Print the lines starting at the one containing "Would you identify" and ending at the one containing "-0.000922, 0.998368, -0.994009]]", reproducing them without any change. Leave the pictures out of your answer.

● Data for the task
┌──
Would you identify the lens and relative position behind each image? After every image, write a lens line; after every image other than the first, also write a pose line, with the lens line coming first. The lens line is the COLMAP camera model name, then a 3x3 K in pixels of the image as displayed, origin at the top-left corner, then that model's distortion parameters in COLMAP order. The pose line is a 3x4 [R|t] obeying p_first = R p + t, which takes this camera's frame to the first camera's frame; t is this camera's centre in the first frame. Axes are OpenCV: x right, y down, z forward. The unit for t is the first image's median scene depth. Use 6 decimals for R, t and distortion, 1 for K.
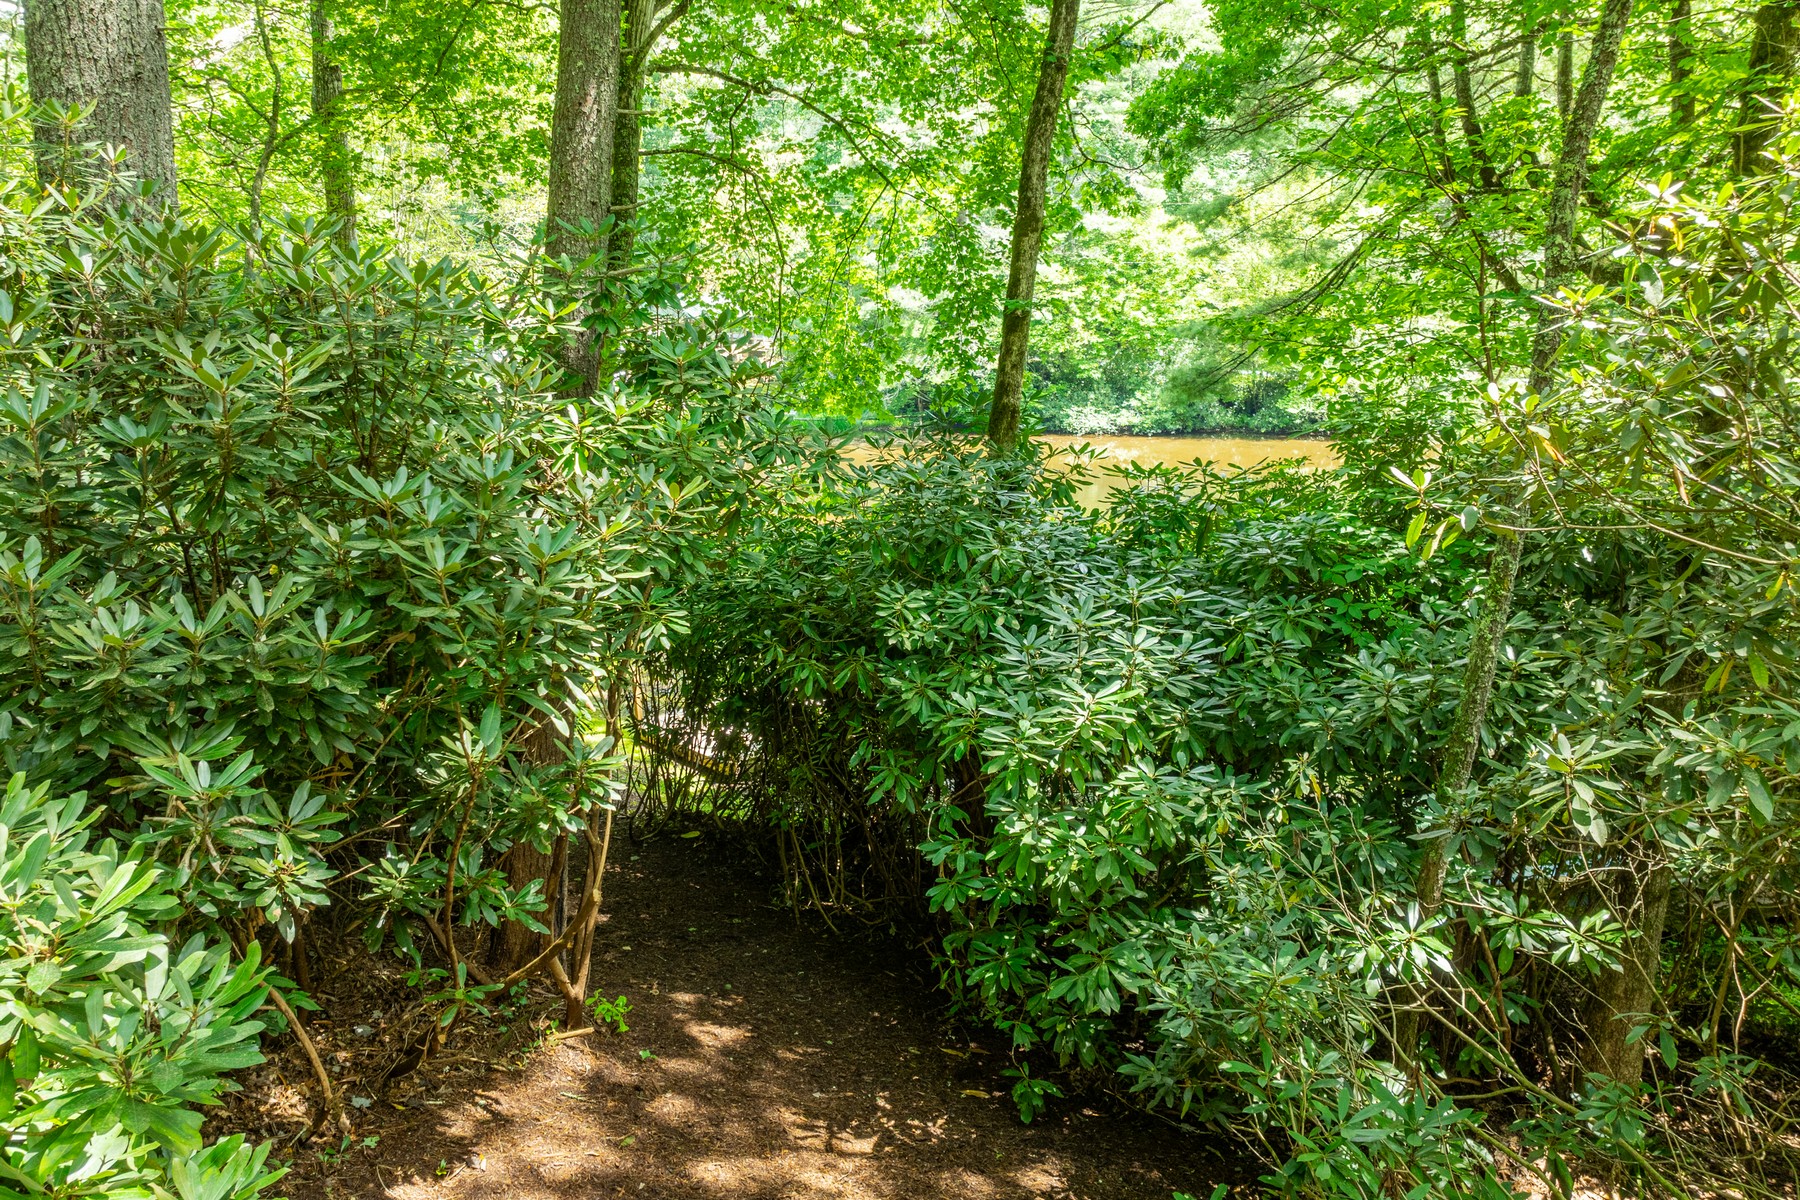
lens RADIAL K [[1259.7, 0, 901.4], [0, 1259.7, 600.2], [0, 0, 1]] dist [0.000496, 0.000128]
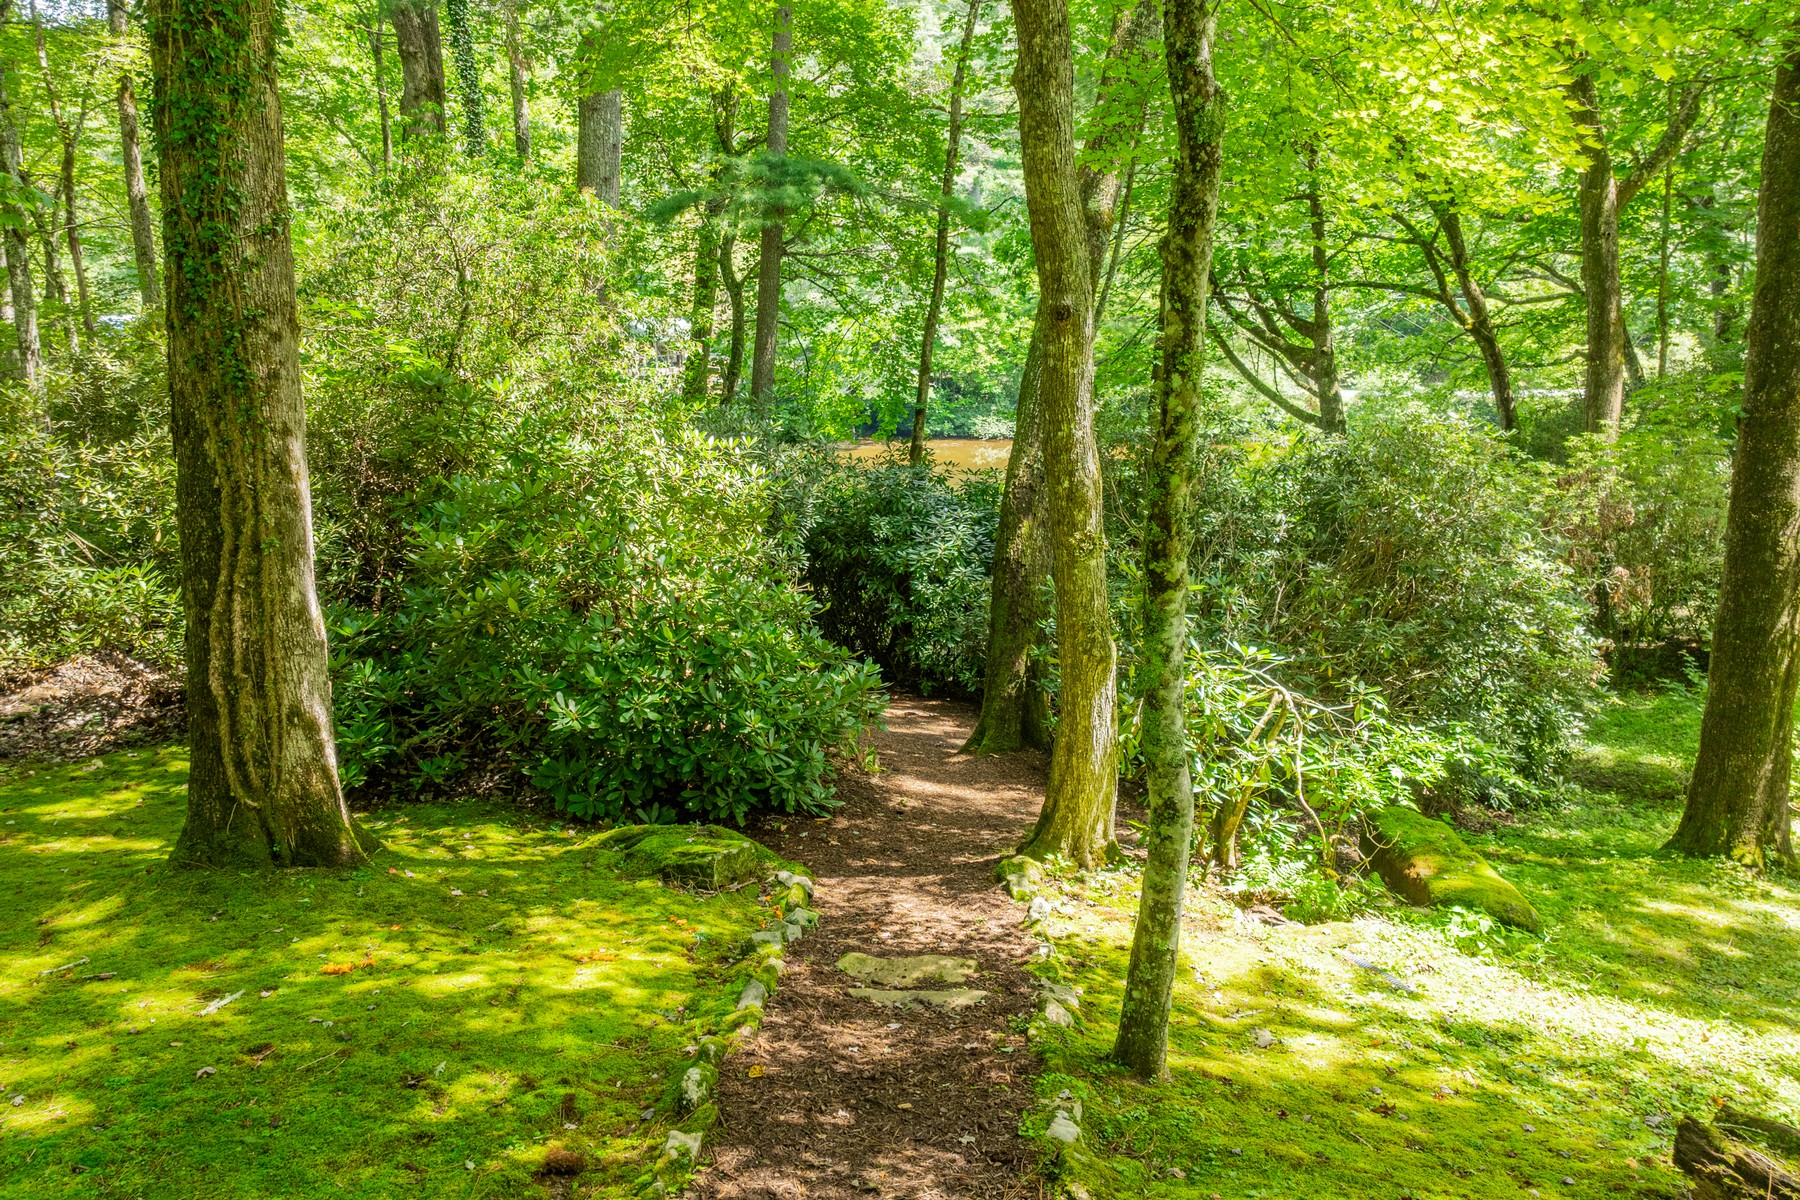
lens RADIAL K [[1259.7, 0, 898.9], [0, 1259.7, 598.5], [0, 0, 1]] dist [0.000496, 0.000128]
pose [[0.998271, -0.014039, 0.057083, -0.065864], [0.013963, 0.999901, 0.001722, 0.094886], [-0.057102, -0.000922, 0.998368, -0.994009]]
└──
┌──
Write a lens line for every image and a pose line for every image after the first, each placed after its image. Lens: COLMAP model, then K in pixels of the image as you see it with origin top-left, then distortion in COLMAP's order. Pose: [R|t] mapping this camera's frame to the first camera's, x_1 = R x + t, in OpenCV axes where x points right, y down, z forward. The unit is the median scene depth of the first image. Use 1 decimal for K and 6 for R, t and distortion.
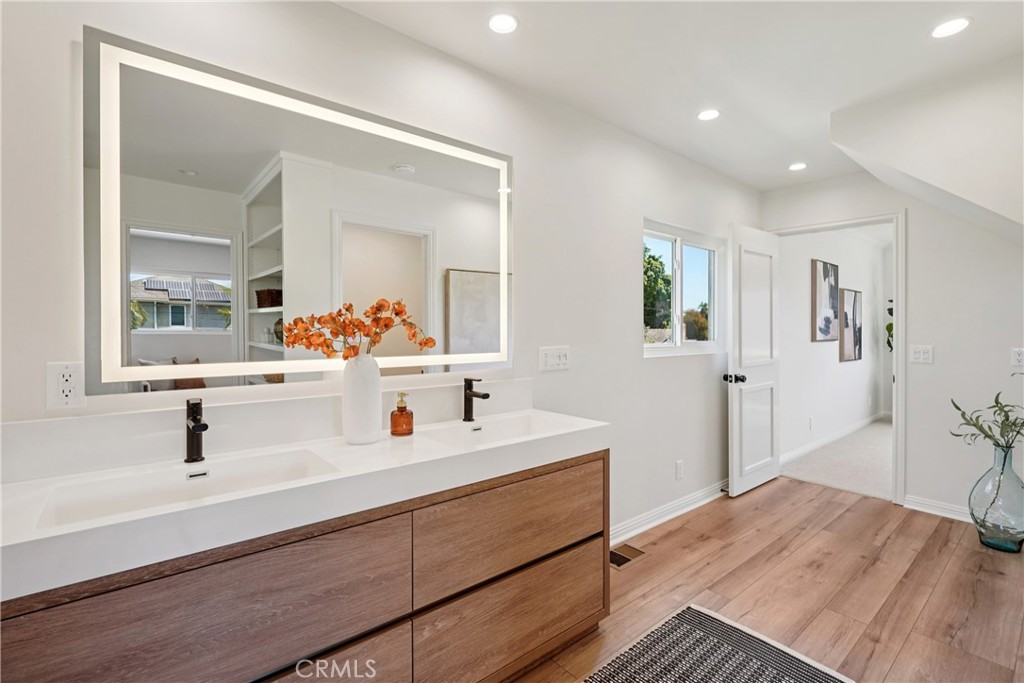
└──
● Written response
Would you identify the lens and relative position behind each image? After every image, write a lens line; after every image other than the first, also write a pose line, with the lens line coming first. The lens line is the COLMAP camera model name, then a 3x3 K in pixels of the image as displayed, origin at the top-left corner, then that model's distortion parameters in COLMAP order. The pose line is a 3x4 [R|t] obeying p_first = R p + t, which takes this camera's frame to the first camera's frame; t is this camera's centre in the first frame. Axes are OpenCV: x right, y down, z forward. The unit for t is the first image's median scene depth. Use 6 decimals for R, t and distortion, 1 for K.
lens RADIAL K [[1259.7, 0, 901.4], [0, 1259.7, 600.2], [0, 0, 1]] dist [0.000496, 0.000128]
lens RADIAL K [[1259.7, 0, 898.9], [0, 1259.7, 598.5], [0, 0, 1]] dist [0.000496, 0.000128]
pose [[0.998271, -0.014039, 0.057083, -0.065864], [0.013963, 0.999901, 0.001722, 0.094886], [-0.057102, -0.000922, 0.998368, -0.994009]]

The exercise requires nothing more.